Leave no picture in, and give every entry again exactly.

People photos with keypoints:
= = = = = = =

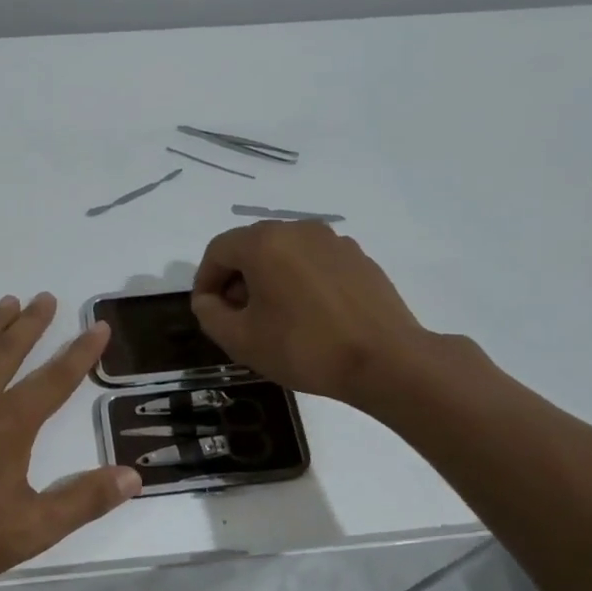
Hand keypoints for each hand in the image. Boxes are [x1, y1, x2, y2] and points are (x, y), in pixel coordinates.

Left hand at [0, 293, 140, 588]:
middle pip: (9, 351)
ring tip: (8, 302)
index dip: (81, 352)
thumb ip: (85, 500)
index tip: (98, 327)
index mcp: (11, 424)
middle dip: (31, 323)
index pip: (56, 379)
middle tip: (45, 298)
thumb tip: (133, 476)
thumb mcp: (35, 528)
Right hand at [191, 221, 432, 407]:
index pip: (217, 251)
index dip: (205, 281)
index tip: (208, 312)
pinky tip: (309, 315)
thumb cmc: (305, 348)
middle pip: (251, 247)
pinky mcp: (358, 258)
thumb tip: (209, 299)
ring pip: (284, 253)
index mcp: (265, 242)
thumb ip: (209, 314)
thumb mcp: (240, 340)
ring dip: (268, 279)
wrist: (386, 361)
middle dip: (236, 279)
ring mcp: (333, 241)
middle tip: (237, 317)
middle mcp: (298, 229)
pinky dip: (300, 281)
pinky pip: (314, 262)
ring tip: (274, 317)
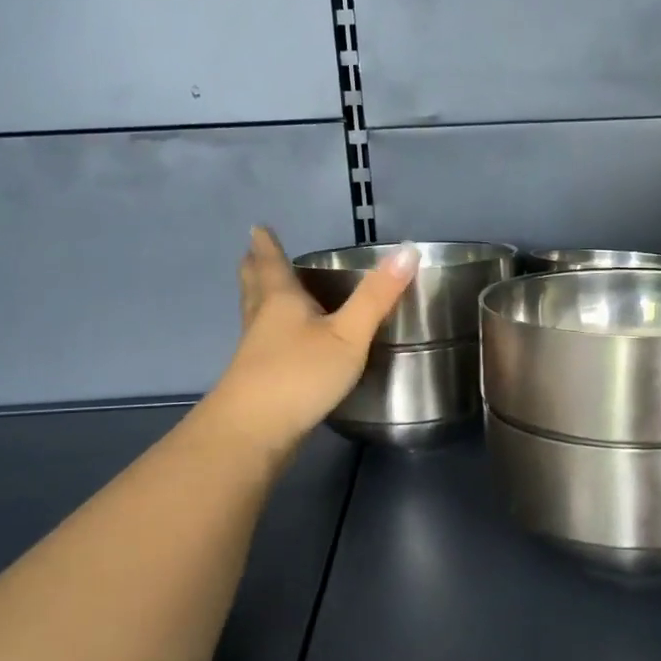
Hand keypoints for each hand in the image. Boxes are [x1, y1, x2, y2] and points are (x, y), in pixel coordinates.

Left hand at [199, 228, 415, 466]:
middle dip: (256, 268)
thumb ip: (376, 297)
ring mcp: (256, 353)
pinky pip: (263, 344)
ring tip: (264, 291)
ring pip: (255, 316)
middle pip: (255, 287)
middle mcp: (262, 321)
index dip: (267, 245)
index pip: (272, 264)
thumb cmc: (300, 374)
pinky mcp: (258, 381)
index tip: (258, 228)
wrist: (254, 432)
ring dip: (259, 299)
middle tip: (252, 253)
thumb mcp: (348, 335)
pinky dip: (269, 333)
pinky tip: (282, 344)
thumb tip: (408, 251)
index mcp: (281, 301)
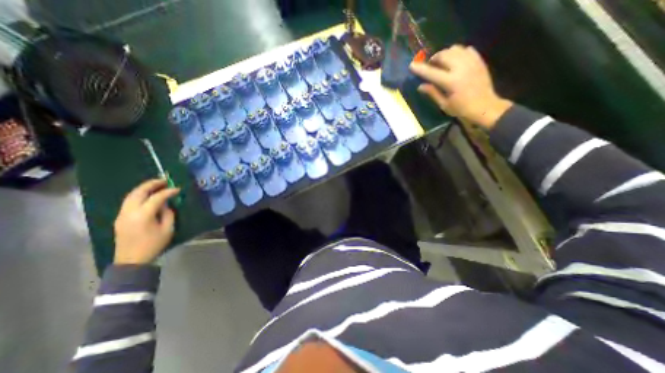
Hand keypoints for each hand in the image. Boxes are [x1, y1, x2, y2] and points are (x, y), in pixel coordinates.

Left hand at [114, 177, 179, 262]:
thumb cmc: (153, 245)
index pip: (156, 198)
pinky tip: (147, 195)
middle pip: (138, 192)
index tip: (178, 189)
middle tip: (164, 180)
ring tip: (156, 185)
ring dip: (144, 188)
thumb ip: (168, 214)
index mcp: (143, 215)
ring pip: (131, 195)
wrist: (131, 260)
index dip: (168, 192)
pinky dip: (139, 195)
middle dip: (151, 184)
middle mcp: (129, 212)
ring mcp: (122, 215)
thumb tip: (166, 205)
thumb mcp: (167, 229)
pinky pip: (129, 201)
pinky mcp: (120, 218)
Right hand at [411, 43, 512, 129]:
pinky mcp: (479, 61)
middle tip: (430, 66)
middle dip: (434, 58)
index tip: (412, 65)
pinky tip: (455, 61)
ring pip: (455, 49)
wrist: (485, 107)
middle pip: (444, 55)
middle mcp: (461, 69)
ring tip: (442, 62)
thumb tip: (420, 86)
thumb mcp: (444, 104)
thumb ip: (433, 93)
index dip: (420, 69)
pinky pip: (467, 49)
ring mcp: (472, 62)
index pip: (432, 72)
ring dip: (445, 54)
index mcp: (451, 82)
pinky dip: (458, 52)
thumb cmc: (461, 109)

= = = = = = =

_TASK RESULT:_
Hand keypoints for each hand in the image. Boxes are [x1, y1, x2, y2] and points are (x, y), in pixel coordinates.

Left hand at [0, 293, 140, 588]:
middle pip: (9, 351)
ring tip: (8, 302)
index dip: (81, 352)
thumb ip: (85, 500)
index tip: (98, 327)
index mcp: (11, 424)
middle dip: (31, 323)
index pip: (56, 379)
middle tip: (45, 298)
thumb tip: (133, 476)
thumb mcp: (35, 528)
Right hand at [191, 221, 432, 407]:
index pip: (217, 251)
index dip: (205, 281)
index tip: (208, 312)
pinky tip: (309, 315)
thumb cmc: (305, 348)
middle pip: (251, 247)
pinky mcp: (358, 258)
thumb tip: (209, 299)
ring pip: (284, 253)
index mcp: (265, 242)
thumb ip: (209, 314)
thumb mcp: (240, 340)
ring dip: (268, 279)
wrist: (386, 361)
middle dip: (236, 279)
ring mcp: (333, 241)
middle tip: (237, 317)
middle mcp: (298, 229)
pinky dip: (300, 281)
pinky pip: (314, 262)
ring tip: (274, 317)
Hand keypoints for each hand in the image. Boxes are [x1, y1, x2, y2] and points are (x, y), in pixel coordinates.

Left hand at [199, 228, 415, 466]:
middle dip: (256, 268)
thumb ip: (376, 297)
ring mcp: (256, 353)
pinky pip: (263, 344)
ring tip: (264, 291)
ring pip: (255, 316)
middle pip: (255, 287)
middle mcp: (262, 321)
index dip: (267, 245)
index pip: (272, 264)
thumb cmc: (300, 374)
pinky mcp: (258, 381)
index tip: (258, 228)
wrist: (254, 432)
ring dip: (259, 299)
middle tip: (252, 253)
thumb mcp: (348, 335)
pinky dip: (269, 333)
pinky tip: (282, 344)
thumb tip: (408, 251)
index mcp: (281, 301)
Hand keypoints for each hand in the image. Boxes are [x1, y1, x2, y2] and points are (x, y), in pixel coordinates.

Left hand at [114, 177, 179, 262]:
thumb cmc: (153, 245)
index pip: (156, 198)
pinky tip: (147, 195)
middle pip: (138, 192)
index tip: (178, 189)
middle tip: (164, 180)
ring tip: (156, 185)
ring dip: (144, 188)
thumb ip: (168, 214)
index mcp: (143, 215)
ring pip: (131, 195)
wrist: (131, 260)
index dip: (168, 192)
pinky dip: (139, 195)
middle dip: (151, 184)
middle mcp: (129, 212)
ring mcp: (122, 215)
thumb tip: (166, 205)
thumb mcp: (167, 229)
pinky pip: (129, 201)
pinky mcp: (120, 218)
Right hand at [411, 43, 512, 129]:
pinky mcp: (479, 61)
middle tip: (430, 66)
middle dip: (434, 58)
index tip: (412, 65)
pinky tip: (455, 61)
ring pip: (455, 49)
wrist: (485, 107)
middle pip: (444, 55)
middle mcp: (461, 69)
ring tip: (442, 62)
thumb tip: (420, 86)
thumb mcp: (444, 104)
thumb ip: (433, 93)
index dip: (420, 69)
pinky pip: (467, 49)
ring mcp: (472, 62)
index pip: (432, 72)
ring dip: (445, 54)
index mcp: (451, 82)
pinky dip: (458, 52)
thumb cmc: (461, 109)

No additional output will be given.